4a) Identify performance differences using Azure Portal

Open your Data Lake Analytics account
Using the Table of Contents on the left, click on "Job Insights"? or click on the graph

Click on "Recurring Jobs"?

Let's look at the "Customer usage pattern" recurring job.

In the job list below, we can see that this job usually takes roughly 3 minutes to complete. The latest run of the job completed in less than 1 minute. At a glance, everything looks the same - what could cause the run time change. Let's compare the quick job and the slow job. Click on "Compare" for the fast running job.

Click on any of the usual jobs to start a comparison

We see that for some reason the fast running job has a significantly smaller input size. We can investigate our data ingestion pipeline to see if there are some problems there.

4b) Identify performance differences using Azure PowerShell

Get the list of Recurring Jobs

 Get-AdlJobRecurrence -Account $adlaAccount | Format-Table RecurrenceName, AuHoursSucceeded, AuHoursFailed

Here we see a list of jobs that are submitted on a recurring basis.

Let's look at the "customer usage pattern"? recurring job that's often successful.
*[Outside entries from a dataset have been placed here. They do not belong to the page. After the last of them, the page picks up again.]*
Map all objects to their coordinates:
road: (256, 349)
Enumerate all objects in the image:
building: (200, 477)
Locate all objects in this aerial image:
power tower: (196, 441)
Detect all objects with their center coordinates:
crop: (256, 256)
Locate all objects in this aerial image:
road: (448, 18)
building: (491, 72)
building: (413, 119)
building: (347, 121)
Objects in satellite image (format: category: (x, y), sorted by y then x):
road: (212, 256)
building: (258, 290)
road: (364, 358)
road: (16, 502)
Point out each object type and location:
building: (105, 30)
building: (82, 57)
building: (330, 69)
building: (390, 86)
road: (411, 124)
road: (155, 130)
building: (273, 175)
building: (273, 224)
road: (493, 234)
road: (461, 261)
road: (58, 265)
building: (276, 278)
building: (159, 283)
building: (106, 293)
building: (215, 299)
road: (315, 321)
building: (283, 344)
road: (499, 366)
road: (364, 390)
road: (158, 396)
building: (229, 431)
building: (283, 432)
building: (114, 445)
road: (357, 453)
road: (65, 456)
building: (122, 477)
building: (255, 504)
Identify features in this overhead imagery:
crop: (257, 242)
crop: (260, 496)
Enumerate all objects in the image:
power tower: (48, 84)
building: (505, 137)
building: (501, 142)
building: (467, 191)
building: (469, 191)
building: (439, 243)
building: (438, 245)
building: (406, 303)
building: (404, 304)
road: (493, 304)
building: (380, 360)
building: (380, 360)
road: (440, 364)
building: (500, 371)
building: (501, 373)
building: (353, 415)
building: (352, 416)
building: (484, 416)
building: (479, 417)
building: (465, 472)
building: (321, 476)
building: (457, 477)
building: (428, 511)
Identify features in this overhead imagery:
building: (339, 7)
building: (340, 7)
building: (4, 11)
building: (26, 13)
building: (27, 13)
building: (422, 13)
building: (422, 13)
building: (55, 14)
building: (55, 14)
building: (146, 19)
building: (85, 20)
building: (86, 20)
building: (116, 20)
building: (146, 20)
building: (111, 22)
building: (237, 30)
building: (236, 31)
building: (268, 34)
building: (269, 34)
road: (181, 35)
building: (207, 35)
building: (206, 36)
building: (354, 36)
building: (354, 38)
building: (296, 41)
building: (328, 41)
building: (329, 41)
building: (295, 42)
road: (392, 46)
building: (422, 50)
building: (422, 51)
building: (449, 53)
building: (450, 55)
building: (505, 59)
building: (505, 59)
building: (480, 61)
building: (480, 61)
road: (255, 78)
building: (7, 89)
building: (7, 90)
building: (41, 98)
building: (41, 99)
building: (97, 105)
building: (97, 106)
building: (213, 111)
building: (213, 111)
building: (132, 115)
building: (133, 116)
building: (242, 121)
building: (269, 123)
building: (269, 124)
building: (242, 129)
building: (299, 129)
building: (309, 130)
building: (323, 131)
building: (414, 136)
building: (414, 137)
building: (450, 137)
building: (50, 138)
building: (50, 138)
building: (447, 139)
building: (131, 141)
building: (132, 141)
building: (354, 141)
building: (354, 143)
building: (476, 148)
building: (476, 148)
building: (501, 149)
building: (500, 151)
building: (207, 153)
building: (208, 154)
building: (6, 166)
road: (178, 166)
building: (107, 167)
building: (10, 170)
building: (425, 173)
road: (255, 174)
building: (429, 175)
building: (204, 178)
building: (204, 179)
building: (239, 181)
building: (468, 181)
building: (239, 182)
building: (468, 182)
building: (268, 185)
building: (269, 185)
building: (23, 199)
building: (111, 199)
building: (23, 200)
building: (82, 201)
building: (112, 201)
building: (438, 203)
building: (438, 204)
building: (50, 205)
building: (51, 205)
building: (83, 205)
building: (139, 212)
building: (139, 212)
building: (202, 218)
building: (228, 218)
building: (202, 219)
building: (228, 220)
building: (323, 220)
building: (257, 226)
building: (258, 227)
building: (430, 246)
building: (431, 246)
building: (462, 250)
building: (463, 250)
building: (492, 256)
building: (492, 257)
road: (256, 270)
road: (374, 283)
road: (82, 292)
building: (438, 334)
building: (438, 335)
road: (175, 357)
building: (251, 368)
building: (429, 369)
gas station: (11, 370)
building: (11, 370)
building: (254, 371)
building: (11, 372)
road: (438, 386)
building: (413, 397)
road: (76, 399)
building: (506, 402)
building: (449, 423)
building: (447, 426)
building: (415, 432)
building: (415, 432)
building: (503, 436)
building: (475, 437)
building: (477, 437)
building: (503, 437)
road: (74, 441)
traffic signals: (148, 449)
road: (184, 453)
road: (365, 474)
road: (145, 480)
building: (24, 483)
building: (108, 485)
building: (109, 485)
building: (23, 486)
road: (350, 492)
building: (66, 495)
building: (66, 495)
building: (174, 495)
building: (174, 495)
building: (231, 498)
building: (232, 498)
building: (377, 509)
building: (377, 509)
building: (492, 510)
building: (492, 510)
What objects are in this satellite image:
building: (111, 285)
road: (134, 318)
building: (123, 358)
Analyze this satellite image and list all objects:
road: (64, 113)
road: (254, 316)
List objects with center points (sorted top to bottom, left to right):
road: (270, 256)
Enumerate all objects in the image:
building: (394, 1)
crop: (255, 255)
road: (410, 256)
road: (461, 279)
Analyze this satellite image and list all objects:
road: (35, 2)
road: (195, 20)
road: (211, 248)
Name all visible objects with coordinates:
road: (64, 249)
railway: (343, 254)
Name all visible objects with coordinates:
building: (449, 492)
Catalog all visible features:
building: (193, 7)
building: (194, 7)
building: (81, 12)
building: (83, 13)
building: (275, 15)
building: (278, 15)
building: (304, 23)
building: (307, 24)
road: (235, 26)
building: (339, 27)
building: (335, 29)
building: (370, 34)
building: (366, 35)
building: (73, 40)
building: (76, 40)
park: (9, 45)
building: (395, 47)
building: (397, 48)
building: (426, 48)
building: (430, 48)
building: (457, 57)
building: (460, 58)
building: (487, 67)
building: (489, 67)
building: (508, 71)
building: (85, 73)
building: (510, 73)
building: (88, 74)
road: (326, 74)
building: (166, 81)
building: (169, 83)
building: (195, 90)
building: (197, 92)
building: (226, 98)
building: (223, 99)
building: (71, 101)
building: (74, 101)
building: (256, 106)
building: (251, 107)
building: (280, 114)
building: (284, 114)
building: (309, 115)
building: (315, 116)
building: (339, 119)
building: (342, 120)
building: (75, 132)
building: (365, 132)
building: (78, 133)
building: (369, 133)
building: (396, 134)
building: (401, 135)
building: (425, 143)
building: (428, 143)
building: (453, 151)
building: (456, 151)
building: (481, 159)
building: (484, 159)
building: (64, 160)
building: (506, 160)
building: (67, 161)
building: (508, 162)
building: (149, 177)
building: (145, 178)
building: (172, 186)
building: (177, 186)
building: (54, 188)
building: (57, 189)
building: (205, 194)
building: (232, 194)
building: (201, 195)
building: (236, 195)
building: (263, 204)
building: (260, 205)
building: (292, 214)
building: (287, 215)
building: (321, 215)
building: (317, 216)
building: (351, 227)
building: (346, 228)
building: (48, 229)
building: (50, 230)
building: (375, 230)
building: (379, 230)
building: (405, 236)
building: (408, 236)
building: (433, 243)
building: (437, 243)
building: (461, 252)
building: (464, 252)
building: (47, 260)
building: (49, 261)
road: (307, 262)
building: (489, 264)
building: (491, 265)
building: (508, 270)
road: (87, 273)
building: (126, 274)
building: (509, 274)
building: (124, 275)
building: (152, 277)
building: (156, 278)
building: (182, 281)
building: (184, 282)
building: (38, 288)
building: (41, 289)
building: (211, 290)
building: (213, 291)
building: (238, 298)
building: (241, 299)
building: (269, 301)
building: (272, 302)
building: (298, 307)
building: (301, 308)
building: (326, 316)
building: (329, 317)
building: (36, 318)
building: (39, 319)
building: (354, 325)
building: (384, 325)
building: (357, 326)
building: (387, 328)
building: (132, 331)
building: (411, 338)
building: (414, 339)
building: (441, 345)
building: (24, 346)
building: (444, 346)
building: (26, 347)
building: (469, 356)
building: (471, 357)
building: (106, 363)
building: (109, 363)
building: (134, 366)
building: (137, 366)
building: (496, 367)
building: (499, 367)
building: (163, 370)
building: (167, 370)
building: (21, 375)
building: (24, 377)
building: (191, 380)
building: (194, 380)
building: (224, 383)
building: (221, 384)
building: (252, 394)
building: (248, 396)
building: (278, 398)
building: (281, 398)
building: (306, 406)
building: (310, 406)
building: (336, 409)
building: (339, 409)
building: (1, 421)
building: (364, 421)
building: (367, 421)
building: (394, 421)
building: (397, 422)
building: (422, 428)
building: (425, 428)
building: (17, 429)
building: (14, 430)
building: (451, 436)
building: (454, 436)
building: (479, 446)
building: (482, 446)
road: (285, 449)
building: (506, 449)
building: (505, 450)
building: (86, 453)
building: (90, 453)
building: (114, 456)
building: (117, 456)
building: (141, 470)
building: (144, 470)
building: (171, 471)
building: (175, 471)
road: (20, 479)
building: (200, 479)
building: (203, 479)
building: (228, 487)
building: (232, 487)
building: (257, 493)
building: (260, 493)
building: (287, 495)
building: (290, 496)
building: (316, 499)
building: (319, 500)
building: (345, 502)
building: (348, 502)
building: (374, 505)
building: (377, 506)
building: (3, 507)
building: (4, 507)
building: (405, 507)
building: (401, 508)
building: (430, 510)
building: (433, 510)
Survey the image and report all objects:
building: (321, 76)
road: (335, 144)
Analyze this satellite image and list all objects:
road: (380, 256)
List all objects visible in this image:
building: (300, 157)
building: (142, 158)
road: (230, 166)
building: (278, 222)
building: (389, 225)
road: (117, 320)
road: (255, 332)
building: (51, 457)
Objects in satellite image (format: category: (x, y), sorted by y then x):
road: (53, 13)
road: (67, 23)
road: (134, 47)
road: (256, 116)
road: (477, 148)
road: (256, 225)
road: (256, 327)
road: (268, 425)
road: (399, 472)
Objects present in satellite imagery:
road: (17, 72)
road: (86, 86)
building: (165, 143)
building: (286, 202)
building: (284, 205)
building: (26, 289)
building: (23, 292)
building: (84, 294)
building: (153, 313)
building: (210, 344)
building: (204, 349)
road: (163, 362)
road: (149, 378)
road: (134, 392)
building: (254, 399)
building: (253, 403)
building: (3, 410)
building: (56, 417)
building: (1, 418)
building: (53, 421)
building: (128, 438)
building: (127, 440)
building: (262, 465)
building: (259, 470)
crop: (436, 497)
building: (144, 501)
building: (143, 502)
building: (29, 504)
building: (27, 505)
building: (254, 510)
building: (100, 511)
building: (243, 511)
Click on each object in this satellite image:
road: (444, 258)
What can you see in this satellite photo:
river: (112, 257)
To get the list of jobs that are part of a recurring job, we can use the RecurrenceId to filter the job list:

 Get-AdlJob -Account $adlaAccount -RecurrenceId 1e1ce7f9-cad8-5a72-fb28-97b74c6180a3 -Top 10 | Format-Table Result, Name, Priority, DegreeOfParallelism, Submitter, EndTime, @{Name="Runtime"; Expression={$_.EndTime-$_.StartTime};}

In the job list below, we can see that this job usually takes roughly 3 minutes to complete. The latest run of the job completed in less than 1 minute. At a glance, everything looks the same -- what could cause the run time change. Let's compare the quick job and the slow job.

To compare the quick job and any of the other jobs, we can get the 2 job objects:

 
#unusually fast job
$job1 = Get-AdlJob -Account $adlaAccount -JobId 3579dcf0-25ac-4ee7-9971-b2808153c3e4 -Include Statistics
#usual job
$job2 = Get-AdlJob -Account $adlaAccount -JobId 7a8e06e9-0331-4acd-84e1-50837a0420f6 -Include Statistics

Next, we need a way to easily compare these objects. Jamie has written a great helper function for this here: https://blogs.technet.microsoft.com/janesays/2017/04/25/compare-all-properties-of-two-objects-in-windows-powershell/
After defining the helper function we can compare the 2 jobs. Let's start by comparing the statistics for the overall job:

 Compare-ObjectProperties $job1.Properties.Statistics.Stages[0] $job2.Properties.Statistics.Stages[0]

We see that for some reason the fast running job has a significantly smaller input size (DataRead). We can investigate our data ingestion pipeline to see if there are some problems there.